At 4:10 AM , Blogger Snickollet said...

I've considered buying this album and have not yet taken the plunge. I think you just tipped the scales for me.

As for the school thing, I have very strong feelings about supporting public schools, so I would choose one of the two public options. I cannot get past the elitism of private education, and I'm pretty much convinced that a smart kid with a smart parent (such as your daughter) will get a good education in the public schools. Where you see weaknesses in the curriculum, you can supplement at home.

But that is, of course, just me.

 
At 6:11 AM , Blogger Visiting Prof said...

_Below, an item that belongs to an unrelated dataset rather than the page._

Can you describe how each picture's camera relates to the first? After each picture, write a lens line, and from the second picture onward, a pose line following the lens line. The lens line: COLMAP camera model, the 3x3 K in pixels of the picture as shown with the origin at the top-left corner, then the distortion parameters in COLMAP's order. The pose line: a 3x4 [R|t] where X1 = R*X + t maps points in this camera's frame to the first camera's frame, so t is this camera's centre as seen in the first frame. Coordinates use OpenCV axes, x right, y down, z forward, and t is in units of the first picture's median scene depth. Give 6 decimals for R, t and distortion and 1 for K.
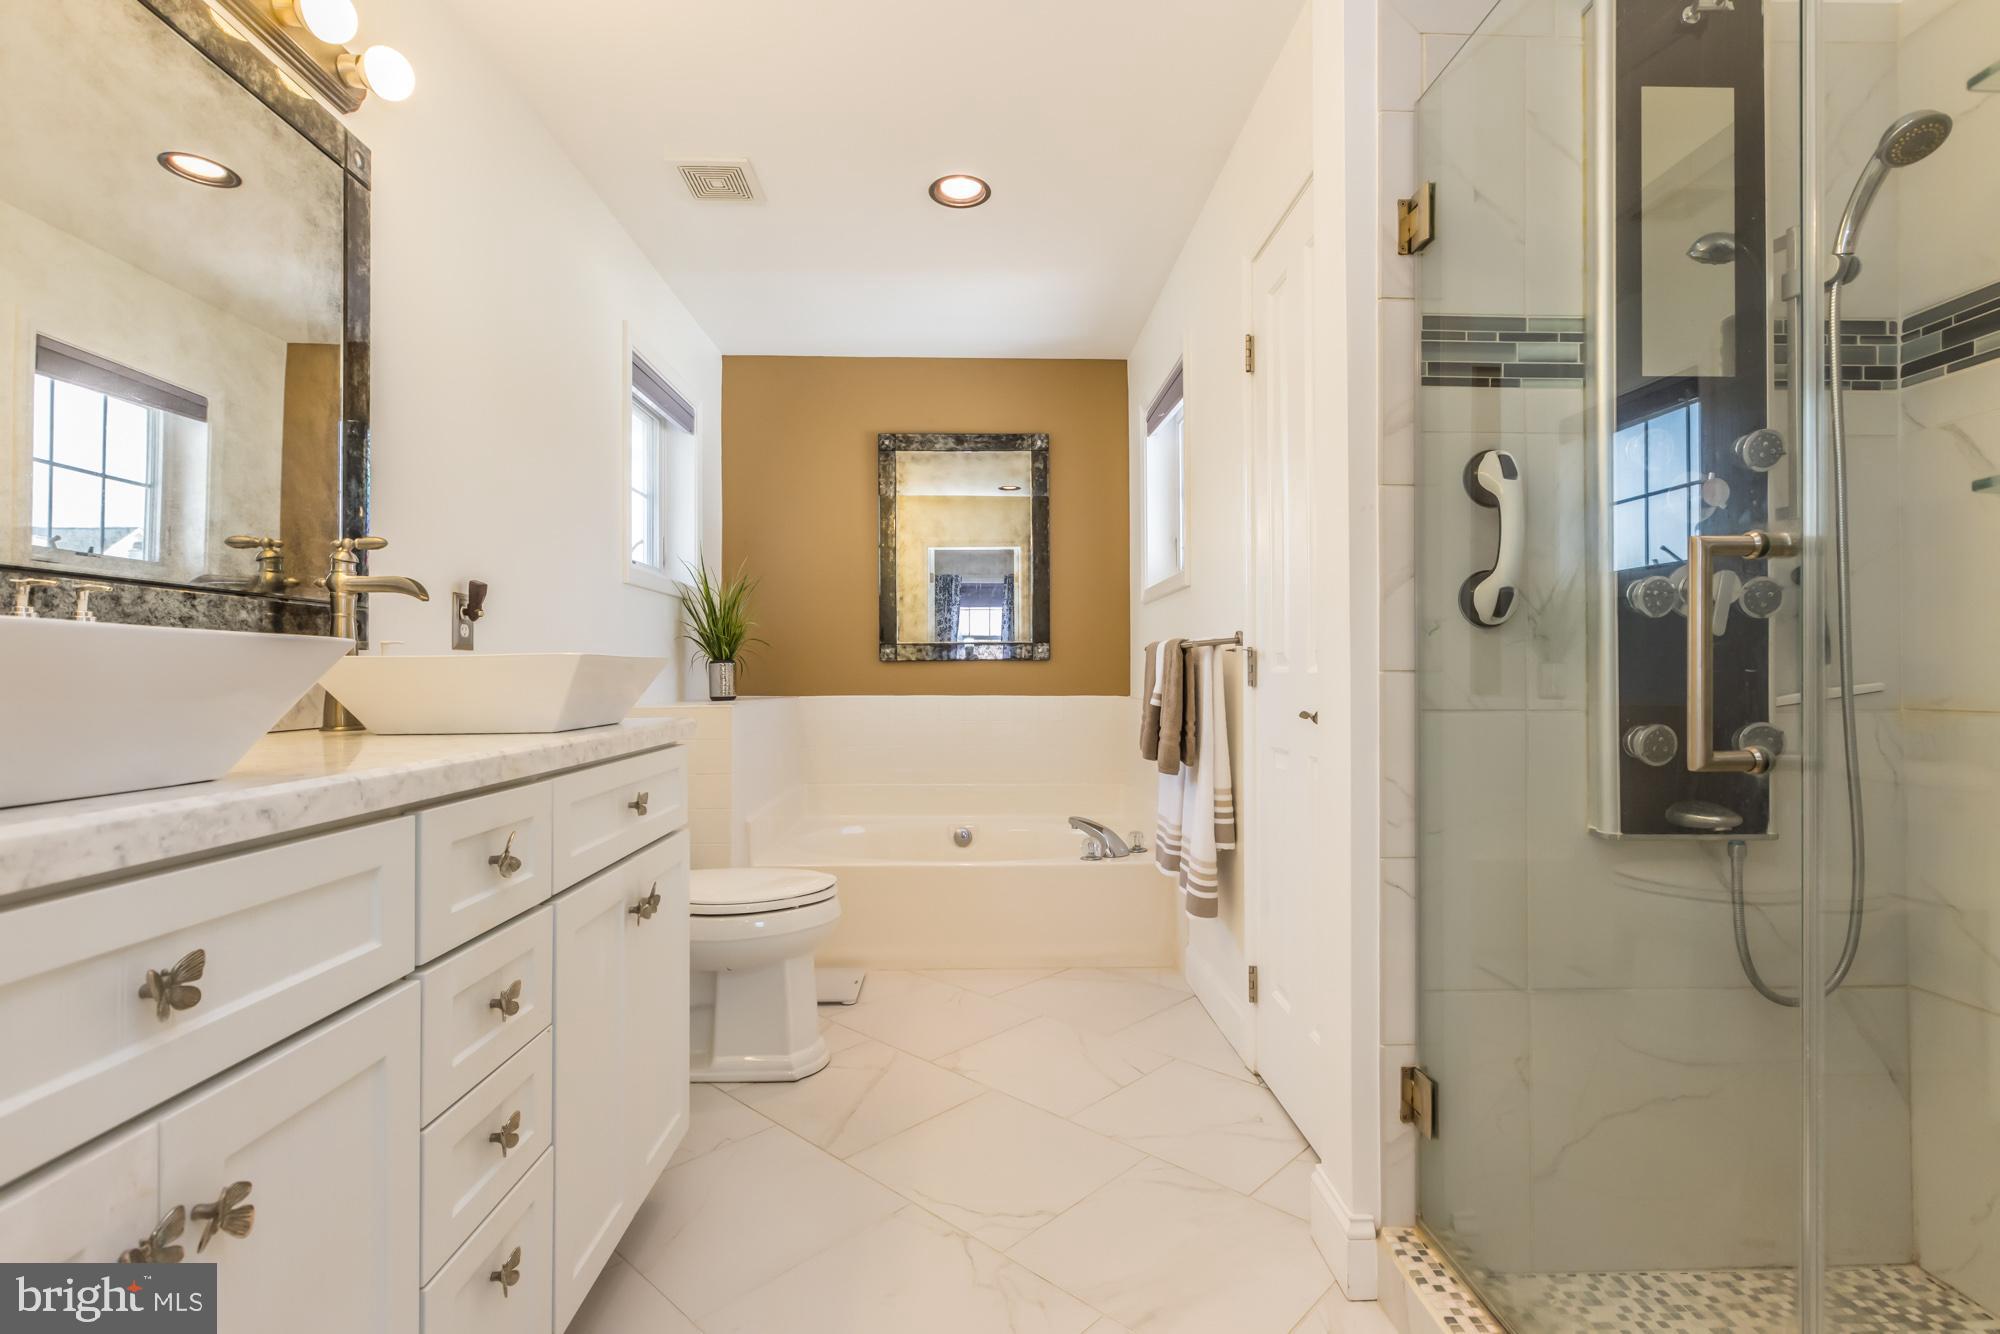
lens RADIAL K [[905.5, 0, 1001.5], [0, 905.5, 662.4], [0, 0, 1]] dist [0.008592, -0.000138]
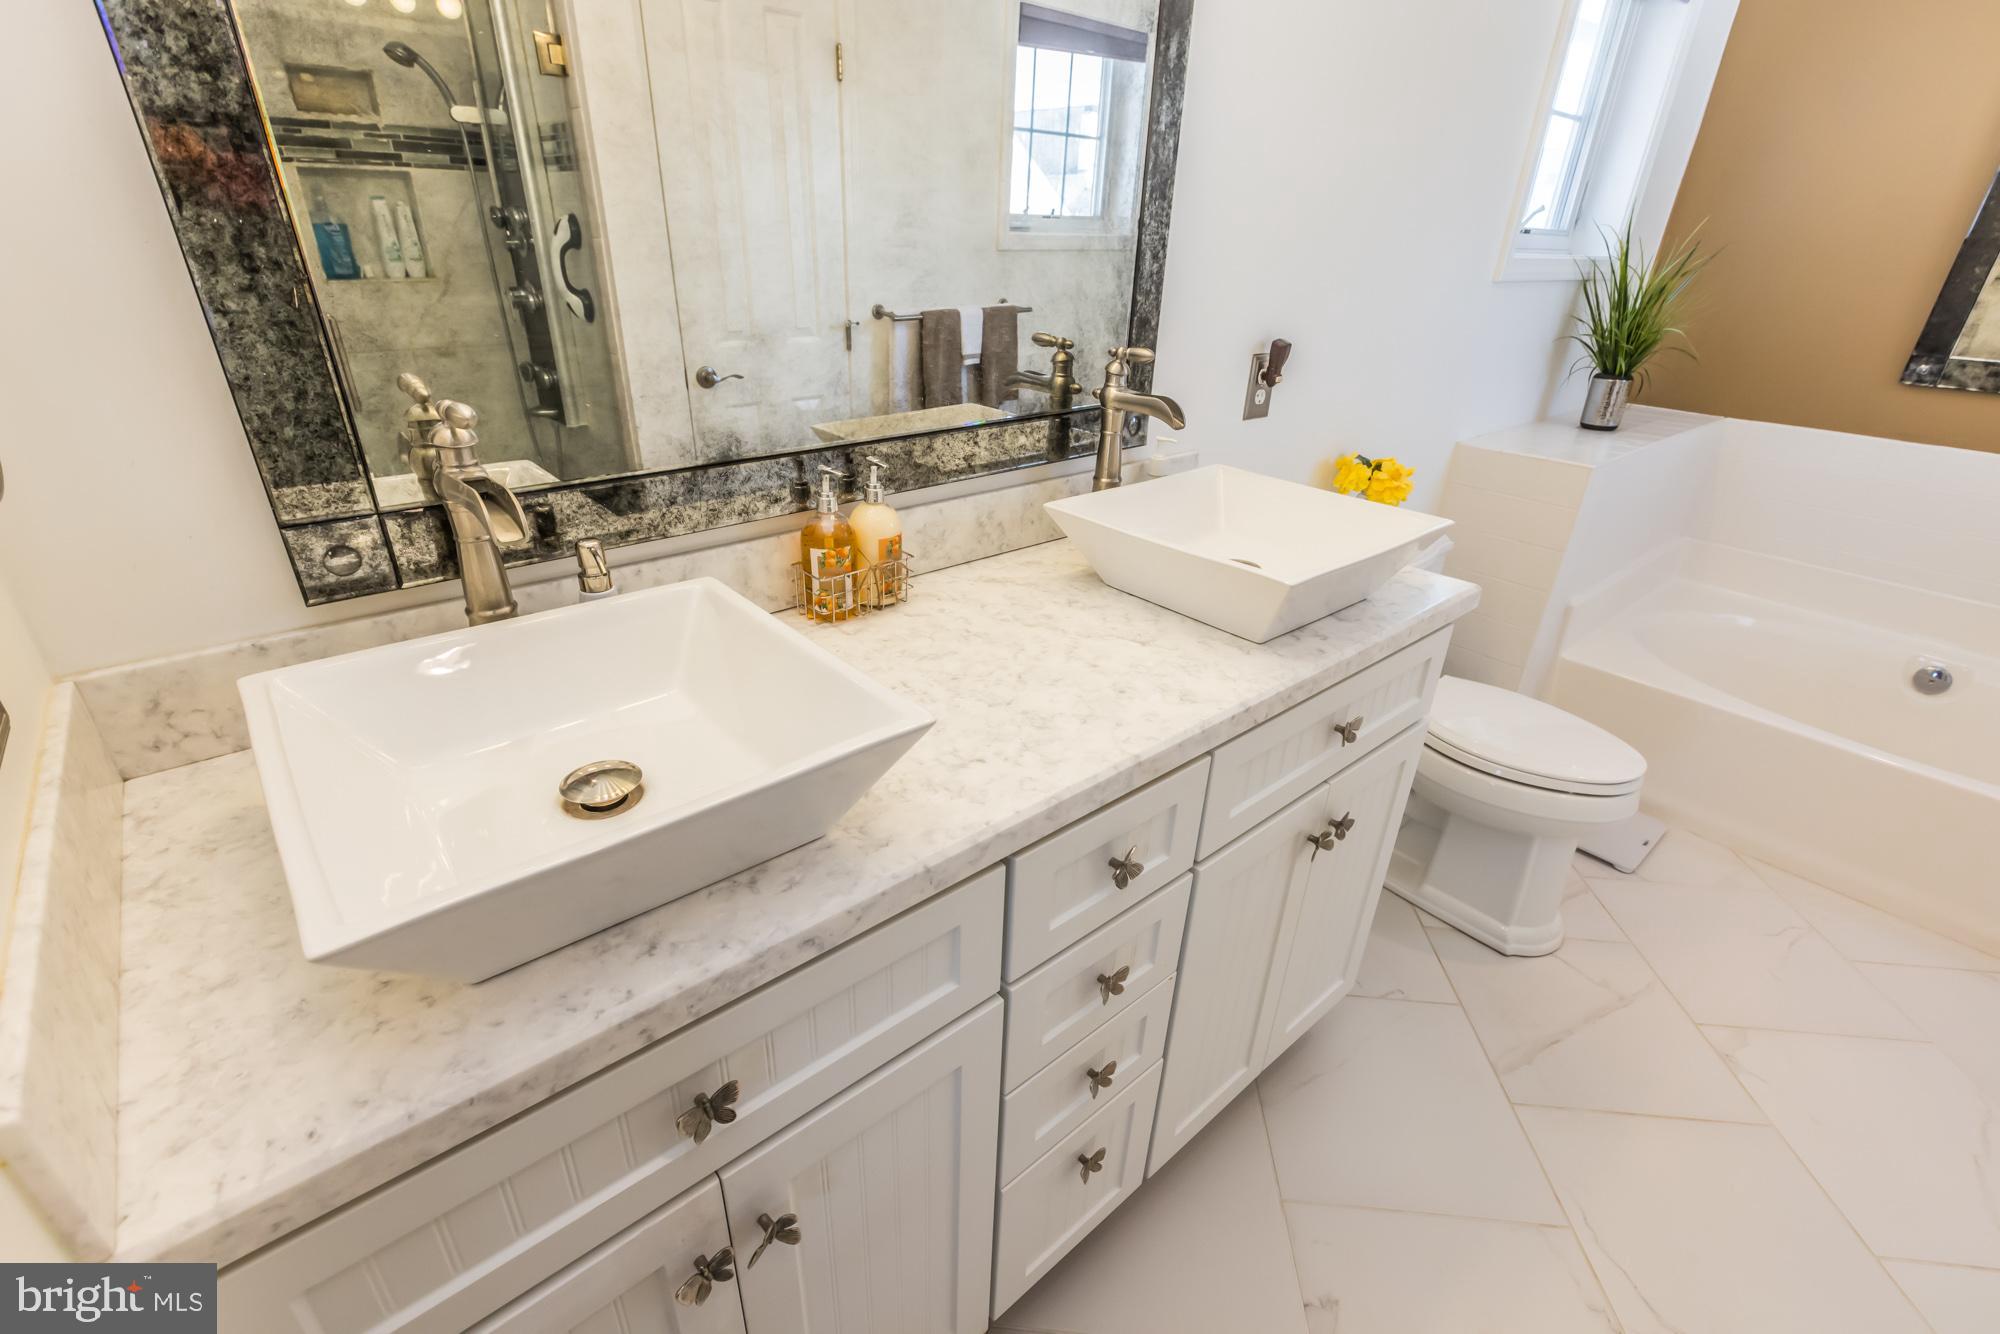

You may also want to check out Sharon Jones and the Dap Kings. They (the Kings, not Jones) are Winehouse's backup band, and they kick butt. Also, they (Jones AND the Kings) are amazing in that they are an unreconstructed, non-ironic soul/funk band circa 1972. I hate dancing, yet even they make me want to get stupid.

 
At 6:57 AM , Blogger Unknown said...

Snick--
I SO hear you on the elitism thing; I spent two days planning to choose a public school and then bounced back. I like the image of us as part of our local public school community and am anxious about the (rich) families at the private school. Although there is a "hippie" quality to the private school that helps...

VisProf,
Yes, I read about Sharon Jones (she's mentioned, thank heavens, in most of the reviews/discussions of Winehouse and the Kings) and she is on my list. I could use some "get stupid" right about now!

 
At 8:55 AM , Anonymous Anonymous said...

Thanks for the review, it's next on my download list now.